Suicide and fidayeen attacks are occurring with such numbing regularity that it is difficult to pause and reflect on the fate of the victims and their families because the next attack is only days, or even hours, away. –File photo
Drowned out by the orgy of militant violence unleashed across the country is a simple, human question: what is life like for the injured and the families of the countless victims of the terrible war being waged by the militants against the state and its people? Suicide and fidayeen attacks are occurring with such numbing regularity that it is difficult to pause and reflect on the fate of the victims and their families because the next attack is only days, or even hours, away. What becomes of the maimed and the injured, the families that have lost their breadwinners or their young in the blink of an eye? Soon after an attack, government officials announce compensation for the victims: X rupees for security personnel, Y for civilians, A for the injured, B for the dead. And then nothing.
The public does not know if the compensation is paid on time, if the victims and their families have to suffer indignities and humiliations to simply get what is promised to them or if the money is paid at all.

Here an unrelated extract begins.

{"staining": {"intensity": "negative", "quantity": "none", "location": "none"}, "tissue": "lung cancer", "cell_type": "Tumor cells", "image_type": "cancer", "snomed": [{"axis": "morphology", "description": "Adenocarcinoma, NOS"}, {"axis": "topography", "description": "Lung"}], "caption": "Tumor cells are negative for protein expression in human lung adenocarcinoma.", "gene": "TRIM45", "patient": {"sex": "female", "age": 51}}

And the public does not know how the victims cope in the weeks and months after the attacks or whether the state does anything to help heal the psychological scars and physi- cal wounds. Violence is blighting huge swathes of the country, but we know next to nothing about how it is affecting the population in those areas other than from a security perspective.
Part of the blame for this must lie with the news media. Always chasing a story, it has little time to unearth the ones that are hidden only slightly below the surface. ‘Human interest’ stories pale in comparison to bombs and explosions and men with guns killing and injuring with abandon. Who wants to know about an amputee suffering from depression and slipping into poverty when the next explosion is only a short while away? Who wants to know about the struggles of a single mother with many mouths to feed after losing her husband in a fidayeen attack when the next attack is just around the corner? And lately there is a new twist to this already wretched tale: with the militants upping the ante on what qualifies as ‘major news’, attacks on a smaller scale, in which, say, two or three people die, are pushed further to the margins of national coverage, meaning the victims are instantly anonymous and may not even get a fleeting mention. What can be done? Many things. But no meaningful change can occur unless we first remind ourselves that behind every statistic is a human story.